6. The appellant is the Revenue (Commissioner of Income Tax) and the respondent is an assessee. The issue arises out of an assessment year (1999-2000).

7. The issue essentially relates to legality and correctness of the notice issued by the Assessing Officer (AO) to the respondent under Section 148 of the Act and to the consequential determination made by the AO in the assessment order for which the impugned notice was issued to the respondent.

8. The objections raised by the respondent (assessee) to the notice contending inter alia that since the impugned notice was based on “change of the opinion” and hence bad in law was upheld by the ITAT resulting in allowing the respondent’s appeal and further by dismissing the Revenue’s appeal by the High Court. The Revenue has felt aggrieved by the order of the High Court dismissing their appeal in limine and has filed the present appeal by way of special leave in this Court.

9. The short question, which arises for consideration in this appeal, is whether the High Court was right in dismissing the Revenue’s appeal in limine holding that it did not involve any substantial question of law.

10. Having heard the learned counsel for the parties and on perusal of the record of the case, we are of the view that the High Court was not justified in dismissing the appeal on the ground that the appeal did not involve any substantial question of law. We are, therefore, constrained to allow this appeal, set aside the impugned order and remand the case to the High Court for deciding the appellant’s appeal afresh on merits in accordance with law.

11. In our considered view, the following substantial questions of law do arise in this appeal filed by the Revenue (appellant herein) under Section 260-A of the Act in the High Court against the order dated 03.06.2016 passed by the ITAT in Appeal No. 1870/DEL/2010 and the same should have been framed by the High Court for deciding the appeal on merits in accordance with law:

1. Whether the ITAT was justified in holding that the notice issued by the AO under Section 148 was bad in law when admittedly the impugned notice was issued in the case where the assessment was made under Section 143(1) of the Act but not under Section 143(3) of the Act.

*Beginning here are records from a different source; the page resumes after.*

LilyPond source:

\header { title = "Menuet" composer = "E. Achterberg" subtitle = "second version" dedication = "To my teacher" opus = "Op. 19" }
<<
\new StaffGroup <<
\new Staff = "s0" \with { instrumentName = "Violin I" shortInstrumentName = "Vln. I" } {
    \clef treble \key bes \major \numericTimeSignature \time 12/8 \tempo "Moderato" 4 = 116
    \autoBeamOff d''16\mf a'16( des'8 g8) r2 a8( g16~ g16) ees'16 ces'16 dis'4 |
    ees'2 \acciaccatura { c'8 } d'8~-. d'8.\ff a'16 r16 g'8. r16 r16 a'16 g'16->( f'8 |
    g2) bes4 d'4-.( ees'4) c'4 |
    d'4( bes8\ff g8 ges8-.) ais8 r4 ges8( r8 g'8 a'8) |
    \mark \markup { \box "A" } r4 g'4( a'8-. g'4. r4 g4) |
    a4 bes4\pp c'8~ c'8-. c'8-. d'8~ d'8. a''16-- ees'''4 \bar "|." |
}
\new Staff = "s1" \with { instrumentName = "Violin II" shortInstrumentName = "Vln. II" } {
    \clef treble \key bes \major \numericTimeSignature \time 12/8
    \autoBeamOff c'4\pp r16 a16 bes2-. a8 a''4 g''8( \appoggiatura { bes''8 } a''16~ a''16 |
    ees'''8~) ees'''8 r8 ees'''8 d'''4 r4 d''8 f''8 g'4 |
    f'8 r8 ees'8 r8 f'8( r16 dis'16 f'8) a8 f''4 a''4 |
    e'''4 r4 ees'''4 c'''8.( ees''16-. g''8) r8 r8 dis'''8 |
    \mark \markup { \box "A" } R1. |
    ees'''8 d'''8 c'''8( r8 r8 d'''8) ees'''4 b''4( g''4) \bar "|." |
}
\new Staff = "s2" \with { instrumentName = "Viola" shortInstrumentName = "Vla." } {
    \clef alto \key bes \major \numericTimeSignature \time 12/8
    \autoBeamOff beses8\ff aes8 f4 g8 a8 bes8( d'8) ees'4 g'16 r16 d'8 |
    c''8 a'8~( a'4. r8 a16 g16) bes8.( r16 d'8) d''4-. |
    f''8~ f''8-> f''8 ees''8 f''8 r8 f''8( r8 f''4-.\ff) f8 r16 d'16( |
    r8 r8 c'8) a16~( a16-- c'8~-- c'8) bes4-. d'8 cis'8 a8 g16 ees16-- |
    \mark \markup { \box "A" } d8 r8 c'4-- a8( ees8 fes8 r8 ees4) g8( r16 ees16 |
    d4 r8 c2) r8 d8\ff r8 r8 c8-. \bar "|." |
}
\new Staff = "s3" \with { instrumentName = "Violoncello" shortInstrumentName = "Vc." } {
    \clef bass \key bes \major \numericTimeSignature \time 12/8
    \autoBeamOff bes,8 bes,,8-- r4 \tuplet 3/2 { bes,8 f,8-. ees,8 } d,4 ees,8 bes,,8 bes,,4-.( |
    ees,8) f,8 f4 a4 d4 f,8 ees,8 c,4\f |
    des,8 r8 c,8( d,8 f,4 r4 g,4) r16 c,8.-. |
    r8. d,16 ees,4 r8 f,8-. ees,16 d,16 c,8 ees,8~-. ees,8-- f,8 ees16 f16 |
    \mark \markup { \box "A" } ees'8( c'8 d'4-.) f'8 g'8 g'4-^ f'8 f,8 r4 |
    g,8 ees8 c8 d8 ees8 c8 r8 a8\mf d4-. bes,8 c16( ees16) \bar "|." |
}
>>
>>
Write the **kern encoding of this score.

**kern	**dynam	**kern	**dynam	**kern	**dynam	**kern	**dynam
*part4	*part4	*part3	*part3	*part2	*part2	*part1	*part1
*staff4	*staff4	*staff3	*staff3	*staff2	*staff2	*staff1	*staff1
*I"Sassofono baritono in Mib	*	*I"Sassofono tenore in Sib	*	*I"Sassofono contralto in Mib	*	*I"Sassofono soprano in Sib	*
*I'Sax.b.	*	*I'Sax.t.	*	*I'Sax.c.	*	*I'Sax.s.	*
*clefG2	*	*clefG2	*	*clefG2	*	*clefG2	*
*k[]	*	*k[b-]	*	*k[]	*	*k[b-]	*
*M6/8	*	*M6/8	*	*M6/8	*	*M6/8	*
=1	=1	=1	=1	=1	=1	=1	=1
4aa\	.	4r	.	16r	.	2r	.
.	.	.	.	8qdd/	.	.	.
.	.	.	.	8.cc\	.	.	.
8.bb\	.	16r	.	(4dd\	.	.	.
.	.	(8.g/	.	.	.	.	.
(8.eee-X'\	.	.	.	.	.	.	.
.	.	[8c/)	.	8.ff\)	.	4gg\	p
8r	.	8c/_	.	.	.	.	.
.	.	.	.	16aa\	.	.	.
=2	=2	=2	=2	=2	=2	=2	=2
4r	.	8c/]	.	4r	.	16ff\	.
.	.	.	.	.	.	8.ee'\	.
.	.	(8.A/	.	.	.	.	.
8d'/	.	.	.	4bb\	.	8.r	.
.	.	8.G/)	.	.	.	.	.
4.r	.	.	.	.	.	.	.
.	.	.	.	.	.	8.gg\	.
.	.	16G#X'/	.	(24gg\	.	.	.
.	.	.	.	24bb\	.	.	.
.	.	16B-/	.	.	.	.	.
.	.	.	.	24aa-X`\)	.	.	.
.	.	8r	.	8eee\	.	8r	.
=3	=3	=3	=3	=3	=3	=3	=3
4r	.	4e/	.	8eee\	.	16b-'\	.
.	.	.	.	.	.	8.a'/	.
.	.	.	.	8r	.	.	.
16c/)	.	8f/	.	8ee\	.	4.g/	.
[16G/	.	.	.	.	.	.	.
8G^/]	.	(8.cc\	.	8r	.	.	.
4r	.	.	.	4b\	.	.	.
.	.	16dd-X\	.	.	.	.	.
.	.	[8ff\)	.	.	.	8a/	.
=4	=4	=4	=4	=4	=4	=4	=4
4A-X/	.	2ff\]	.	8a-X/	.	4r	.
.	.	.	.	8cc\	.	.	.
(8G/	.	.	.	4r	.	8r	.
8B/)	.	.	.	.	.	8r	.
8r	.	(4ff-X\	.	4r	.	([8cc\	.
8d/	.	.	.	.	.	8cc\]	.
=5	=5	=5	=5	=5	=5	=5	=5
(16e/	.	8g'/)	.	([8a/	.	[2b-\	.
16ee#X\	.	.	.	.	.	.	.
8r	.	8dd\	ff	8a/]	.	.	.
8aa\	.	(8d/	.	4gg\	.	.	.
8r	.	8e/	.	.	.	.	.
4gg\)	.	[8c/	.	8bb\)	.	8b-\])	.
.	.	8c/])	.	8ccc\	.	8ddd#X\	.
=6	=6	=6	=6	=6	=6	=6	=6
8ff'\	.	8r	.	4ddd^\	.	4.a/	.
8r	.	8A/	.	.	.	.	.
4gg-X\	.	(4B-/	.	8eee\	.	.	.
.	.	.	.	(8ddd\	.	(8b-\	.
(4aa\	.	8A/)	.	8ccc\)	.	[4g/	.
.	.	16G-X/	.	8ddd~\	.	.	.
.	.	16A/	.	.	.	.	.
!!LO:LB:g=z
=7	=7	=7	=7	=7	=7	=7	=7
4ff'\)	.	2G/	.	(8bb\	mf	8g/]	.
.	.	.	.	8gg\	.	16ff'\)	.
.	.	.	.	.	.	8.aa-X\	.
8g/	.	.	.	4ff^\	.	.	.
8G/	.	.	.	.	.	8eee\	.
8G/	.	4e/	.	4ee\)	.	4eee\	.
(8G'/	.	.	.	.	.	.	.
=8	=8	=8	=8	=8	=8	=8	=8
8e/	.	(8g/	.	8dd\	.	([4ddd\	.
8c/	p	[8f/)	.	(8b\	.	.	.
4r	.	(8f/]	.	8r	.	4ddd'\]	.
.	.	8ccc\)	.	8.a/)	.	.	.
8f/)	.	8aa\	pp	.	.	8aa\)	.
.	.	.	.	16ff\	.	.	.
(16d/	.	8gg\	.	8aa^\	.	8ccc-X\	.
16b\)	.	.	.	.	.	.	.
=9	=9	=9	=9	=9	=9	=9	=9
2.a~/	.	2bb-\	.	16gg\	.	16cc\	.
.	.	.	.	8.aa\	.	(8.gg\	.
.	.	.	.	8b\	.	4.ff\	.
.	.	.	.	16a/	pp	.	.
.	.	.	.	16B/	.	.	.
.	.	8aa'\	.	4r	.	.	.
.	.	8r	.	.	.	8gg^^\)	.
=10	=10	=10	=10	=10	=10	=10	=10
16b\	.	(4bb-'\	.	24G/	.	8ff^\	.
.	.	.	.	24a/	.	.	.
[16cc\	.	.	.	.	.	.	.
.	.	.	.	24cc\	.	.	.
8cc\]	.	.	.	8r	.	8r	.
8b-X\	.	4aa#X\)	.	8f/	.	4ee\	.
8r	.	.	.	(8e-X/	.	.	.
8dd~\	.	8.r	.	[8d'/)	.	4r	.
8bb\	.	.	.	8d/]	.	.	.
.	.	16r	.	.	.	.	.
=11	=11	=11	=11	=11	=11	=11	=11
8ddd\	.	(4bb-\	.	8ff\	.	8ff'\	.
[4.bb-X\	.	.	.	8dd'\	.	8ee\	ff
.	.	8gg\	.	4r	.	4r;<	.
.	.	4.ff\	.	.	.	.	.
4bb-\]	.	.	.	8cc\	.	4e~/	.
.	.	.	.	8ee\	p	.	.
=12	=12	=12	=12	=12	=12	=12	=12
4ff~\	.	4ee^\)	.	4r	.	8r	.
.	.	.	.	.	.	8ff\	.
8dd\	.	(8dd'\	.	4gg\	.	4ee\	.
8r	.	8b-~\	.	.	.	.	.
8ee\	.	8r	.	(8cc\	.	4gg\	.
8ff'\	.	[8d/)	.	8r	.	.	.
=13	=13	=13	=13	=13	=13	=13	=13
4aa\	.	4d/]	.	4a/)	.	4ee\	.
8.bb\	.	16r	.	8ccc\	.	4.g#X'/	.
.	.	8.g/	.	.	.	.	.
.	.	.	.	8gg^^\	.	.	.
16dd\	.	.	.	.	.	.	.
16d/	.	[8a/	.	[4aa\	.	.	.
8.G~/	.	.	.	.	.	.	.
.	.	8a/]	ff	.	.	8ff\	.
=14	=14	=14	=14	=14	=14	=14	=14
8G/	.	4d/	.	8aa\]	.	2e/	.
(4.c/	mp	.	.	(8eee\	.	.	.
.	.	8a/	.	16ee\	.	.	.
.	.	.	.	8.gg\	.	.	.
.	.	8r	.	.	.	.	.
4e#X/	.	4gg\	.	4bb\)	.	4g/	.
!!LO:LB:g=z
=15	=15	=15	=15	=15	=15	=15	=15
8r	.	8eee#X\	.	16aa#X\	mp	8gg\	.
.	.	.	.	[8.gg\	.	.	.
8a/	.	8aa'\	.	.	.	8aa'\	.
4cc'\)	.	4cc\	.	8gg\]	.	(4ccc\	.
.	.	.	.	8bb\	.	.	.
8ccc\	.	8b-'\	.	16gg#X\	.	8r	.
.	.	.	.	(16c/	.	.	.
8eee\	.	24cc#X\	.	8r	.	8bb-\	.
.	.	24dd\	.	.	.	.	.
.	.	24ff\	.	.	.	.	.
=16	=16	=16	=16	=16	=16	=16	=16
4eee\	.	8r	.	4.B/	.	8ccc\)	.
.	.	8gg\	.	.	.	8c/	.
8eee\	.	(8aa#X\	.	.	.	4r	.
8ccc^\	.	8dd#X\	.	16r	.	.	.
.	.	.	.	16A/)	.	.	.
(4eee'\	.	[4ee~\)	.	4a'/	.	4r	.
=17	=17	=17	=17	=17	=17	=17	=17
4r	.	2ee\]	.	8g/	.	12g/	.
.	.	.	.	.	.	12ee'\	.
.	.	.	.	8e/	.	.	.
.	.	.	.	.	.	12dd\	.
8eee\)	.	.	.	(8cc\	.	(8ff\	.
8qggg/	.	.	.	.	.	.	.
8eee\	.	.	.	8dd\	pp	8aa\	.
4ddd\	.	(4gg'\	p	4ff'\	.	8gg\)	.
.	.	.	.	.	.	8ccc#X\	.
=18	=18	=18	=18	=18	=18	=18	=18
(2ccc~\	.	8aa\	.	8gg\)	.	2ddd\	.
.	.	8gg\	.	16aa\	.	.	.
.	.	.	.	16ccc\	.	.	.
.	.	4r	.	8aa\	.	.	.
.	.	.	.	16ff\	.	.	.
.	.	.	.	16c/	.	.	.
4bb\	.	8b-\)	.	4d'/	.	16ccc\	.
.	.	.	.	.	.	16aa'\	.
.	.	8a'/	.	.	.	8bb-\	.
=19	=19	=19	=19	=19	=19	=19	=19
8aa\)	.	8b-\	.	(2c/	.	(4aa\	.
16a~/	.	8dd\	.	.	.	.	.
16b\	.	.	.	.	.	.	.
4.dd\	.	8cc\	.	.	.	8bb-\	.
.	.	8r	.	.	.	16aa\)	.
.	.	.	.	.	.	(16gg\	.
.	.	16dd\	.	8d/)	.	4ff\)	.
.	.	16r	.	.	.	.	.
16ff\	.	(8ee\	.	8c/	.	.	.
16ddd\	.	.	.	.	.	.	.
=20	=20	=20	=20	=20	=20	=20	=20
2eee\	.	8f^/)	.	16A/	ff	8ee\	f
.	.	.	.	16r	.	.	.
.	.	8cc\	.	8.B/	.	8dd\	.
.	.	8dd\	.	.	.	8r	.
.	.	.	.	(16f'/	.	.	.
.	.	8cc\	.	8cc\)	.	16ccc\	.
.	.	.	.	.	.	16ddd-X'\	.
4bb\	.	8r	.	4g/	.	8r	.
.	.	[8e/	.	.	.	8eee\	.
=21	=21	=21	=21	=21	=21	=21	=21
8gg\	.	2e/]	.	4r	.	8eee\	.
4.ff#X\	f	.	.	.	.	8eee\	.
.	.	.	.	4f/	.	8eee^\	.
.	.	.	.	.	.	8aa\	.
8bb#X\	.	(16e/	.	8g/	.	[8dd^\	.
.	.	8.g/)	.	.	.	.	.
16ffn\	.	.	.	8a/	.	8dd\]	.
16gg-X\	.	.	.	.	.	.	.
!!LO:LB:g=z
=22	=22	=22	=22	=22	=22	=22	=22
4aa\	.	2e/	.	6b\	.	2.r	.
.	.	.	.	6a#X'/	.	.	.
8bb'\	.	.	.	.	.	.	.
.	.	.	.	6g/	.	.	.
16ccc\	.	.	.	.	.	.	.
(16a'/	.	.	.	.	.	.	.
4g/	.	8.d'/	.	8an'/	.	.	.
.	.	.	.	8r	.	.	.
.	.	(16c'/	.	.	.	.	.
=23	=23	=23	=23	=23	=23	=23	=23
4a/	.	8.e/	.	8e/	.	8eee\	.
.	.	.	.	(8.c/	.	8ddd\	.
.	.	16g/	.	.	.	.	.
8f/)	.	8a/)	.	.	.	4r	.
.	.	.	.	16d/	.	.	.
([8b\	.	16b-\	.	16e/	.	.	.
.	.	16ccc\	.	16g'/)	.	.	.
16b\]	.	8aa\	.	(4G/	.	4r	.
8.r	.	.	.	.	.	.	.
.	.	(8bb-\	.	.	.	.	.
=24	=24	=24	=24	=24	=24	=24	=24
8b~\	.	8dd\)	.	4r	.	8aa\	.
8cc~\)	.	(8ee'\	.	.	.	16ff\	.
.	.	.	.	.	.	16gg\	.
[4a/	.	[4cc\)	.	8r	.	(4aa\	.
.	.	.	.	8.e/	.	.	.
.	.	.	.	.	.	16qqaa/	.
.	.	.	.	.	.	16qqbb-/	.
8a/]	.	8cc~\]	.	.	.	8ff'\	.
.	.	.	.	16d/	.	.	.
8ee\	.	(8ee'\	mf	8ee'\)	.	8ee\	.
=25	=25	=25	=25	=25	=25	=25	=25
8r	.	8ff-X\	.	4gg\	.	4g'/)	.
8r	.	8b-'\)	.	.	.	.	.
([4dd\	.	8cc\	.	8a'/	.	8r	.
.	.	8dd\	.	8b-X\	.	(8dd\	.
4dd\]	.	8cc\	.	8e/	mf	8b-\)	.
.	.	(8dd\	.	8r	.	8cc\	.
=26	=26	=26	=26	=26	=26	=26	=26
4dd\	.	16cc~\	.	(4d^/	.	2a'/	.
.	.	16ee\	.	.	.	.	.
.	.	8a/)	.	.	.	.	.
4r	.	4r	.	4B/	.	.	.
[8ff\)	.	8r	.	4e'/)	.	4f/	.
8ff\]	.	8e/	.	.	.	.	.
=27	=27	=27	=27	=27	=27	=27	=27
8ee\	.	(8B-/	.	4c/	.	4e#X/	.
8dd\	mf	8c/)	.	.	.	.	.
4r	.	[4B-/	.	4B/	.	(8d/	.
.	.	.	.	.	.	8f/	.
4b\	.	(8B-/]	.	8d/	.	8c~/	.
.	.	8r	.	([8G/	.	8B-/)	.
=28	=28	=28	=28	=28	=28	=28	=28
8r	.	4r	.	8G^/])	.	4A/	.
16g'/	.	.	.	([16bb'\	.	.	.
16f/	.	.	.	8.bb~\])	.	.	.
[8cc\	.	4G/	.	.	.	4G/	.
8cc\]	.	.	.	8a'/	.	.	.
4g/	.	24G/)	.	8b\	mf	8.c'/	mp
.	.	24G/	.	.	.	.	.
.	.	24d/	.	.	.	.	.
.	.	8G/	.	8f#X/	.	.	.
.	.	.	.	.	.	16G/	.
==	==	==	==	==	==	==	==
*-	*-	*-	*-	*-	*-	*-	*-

2. Whether the ITAT was justified in holding that the notice issued under Section 148 of the Act was bad because it was based on mere change of opinion by overlooking the fact that there was no foundation to form any such opinion.

3 When admittedly the notice in question satisfied the requirements of Section 148 of the Act as it stood, namely, that first, it contained the facts constituting the “reasons to believe” and second, it furnished the necessary details for assessing the escaped income of the assessee, whether the ITAT was still justified in declaring the notice as being bad in law without taking into consideration any of these admitted facts.

4 In case, if the notice is held proper and legal, whether the finding recorded by the ITAT on the merits of the case on each item, which is subject matter of the notice, is legally sustainable.

12. In our considered view, the aforementioned four questions framed need to be answered by the High Court on their respective merits while deciding the appeal filed by the Revenue (appellant herein) under Section 260-A of the Act.

13. We are, therefore, of the view that such order is not legally sustainable in law and hence deserves to be set aside.

14. In view of the foregoing discussion, the appeal succeeds and is accordingly allowed. The impugned order is set aside. The case is remanded to the High Court for answering the aforementioned questions on merits in accordance with law.

15. Since we have formed an opinion to remand the case to the High Court for its fresh disposal on merits, we have not expressed any opinion on the merits of the case while deciding this appeal. The High Court will, therefore, decide the appeal uninfluenced by any observation made by this Court in this order.